[Data supplied — start]

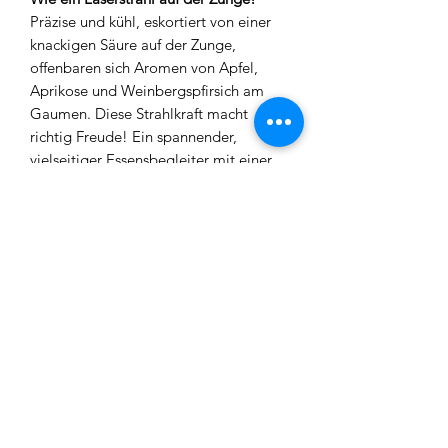
Präzise und kühl, eskortiert von einer
knackigen Säure auf der Zunge,
offenbaren sich Aromen von Apfel,
Aprikose und Weinbergspfirsich am
Gaumen. Diese Strahlkraft macht
richtig Freude! Ein spannender,
vielseitiger Essensbegleiter mit einer
enorm vitalen Spannung.
Ausdrucksstark und mitreißend, auch
nach mehreren Gläsern!
0,75 l Alk. 12% l enthält Sulfite
REGIO WEINE
CGT Schätz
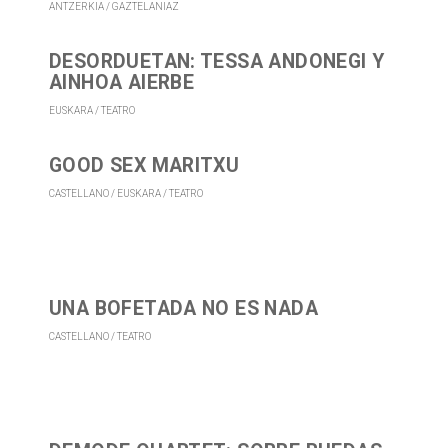
ANTZERKIA
GAZTELANIAZ
DESORDUETAN: TESSA ANDONEGI Y
AINHOA AIERBE
EUSKARA
TEATRO
GOOD SEX MARITXU
CASTELLANO
EUSKARA
TEATRO
UNA BOFETADA NO ES NADA
CASTELLANO
TEATRO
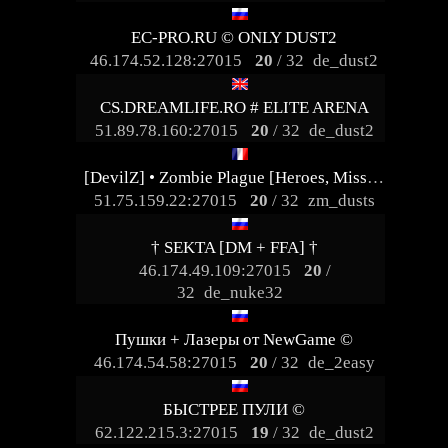
EC-PRO.RU © ONLY DUST2
46.174.52.128:27015
20
/ 32
de_dust2
CS.DREAMLIFE.RO # ELITE ARENA
51.89.78.160:27015
20
/ 32
de_dust2
[DevilZ] • Zombie Plague [Heroes, Missions, VIP, Fast AP, Casino, Pets]
51.75.159.22:27015
20
/ 32
zm_dusts
† SEKTA [DM + FFA] †
46.174.49.109:27015
20
/
32
de_nuke32
Пушки + Лазеры от NewGame ©
46.174.54.58:27015
20
/ 32
de_2easy
БЫСТРЕЕ ПУЛИ ©
62.122.215.3:27015
19
/ 32
de_dust2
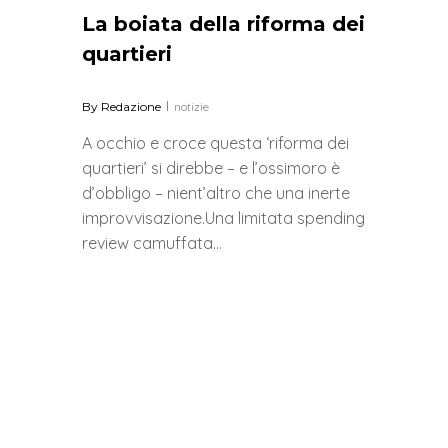
0
La boiata della riforma dei
quartieri
By
Redazione
notizie
A occhio e croce questa ‘riforma dei
quartieri’ si direbbe – e l’ossimoro è
d’obbligo – nient’altro che una inerte
improvvisazione.Una limitata spending
review camuffata…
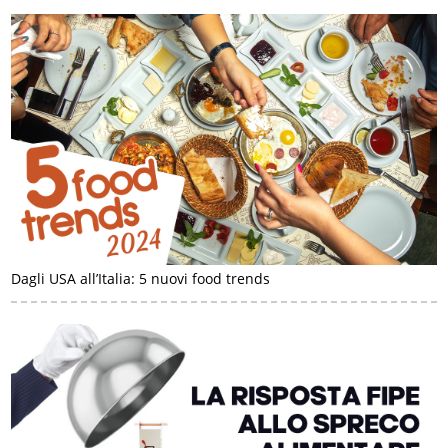
Dagli USA all’Italia: 5 nuovi food trends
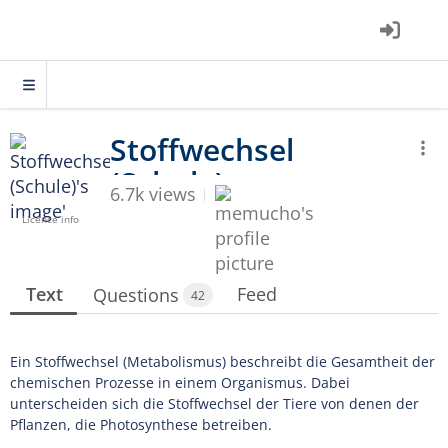
6.7k views
Licence info
Text
Feed
Questions
42
Ein Stoffwechsel (Metabolismus) beschreibt die Gesamtheit der
chemischen Prozesse in einem Organismus. Dabei
unterscheiden sich die Stoffwechsel der Tiere von denen der
Pflanzen, die Photosynthese betreiben.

[Data supplied — finish]

* **Try it**:
Search the entries above for the word "einer", and copy every line where it occurs.

* **Answer below**:
Präzise und kühl, eskortiert von einer
vielseitiger Essensbegleiter mit einer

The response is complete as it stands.